* **Task brief**
Don't include any picture when you restate the data word for word.

* **Material provided**

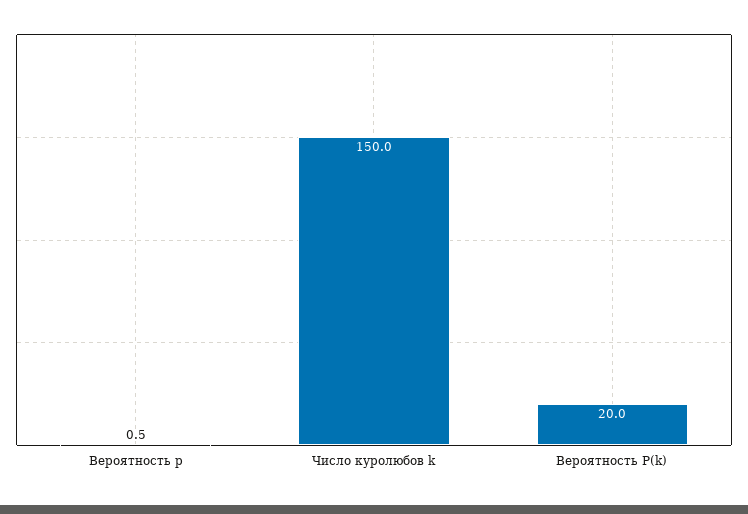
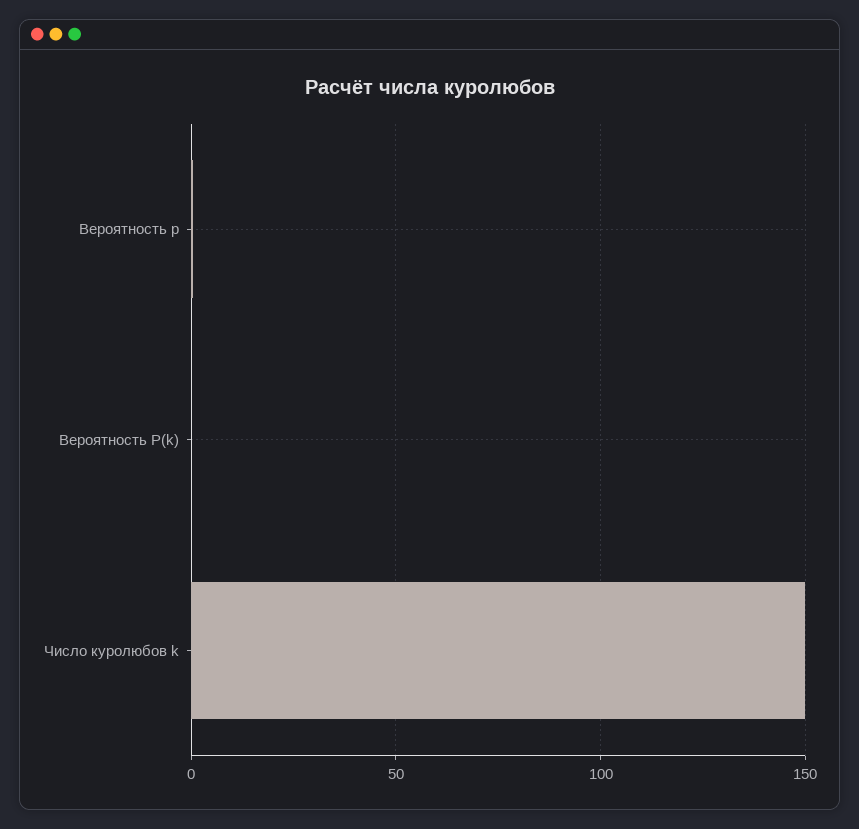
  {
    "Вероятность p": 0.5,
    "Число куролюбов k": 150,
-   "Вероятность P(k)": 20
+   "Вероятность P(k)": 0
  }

* **Solution**
  {
    "Вероятность p": 0.5,
    "Число куролюбов k": 150,
-   "Вероятность P(k)": 20
+   "Вероятность P(k)": 0
  }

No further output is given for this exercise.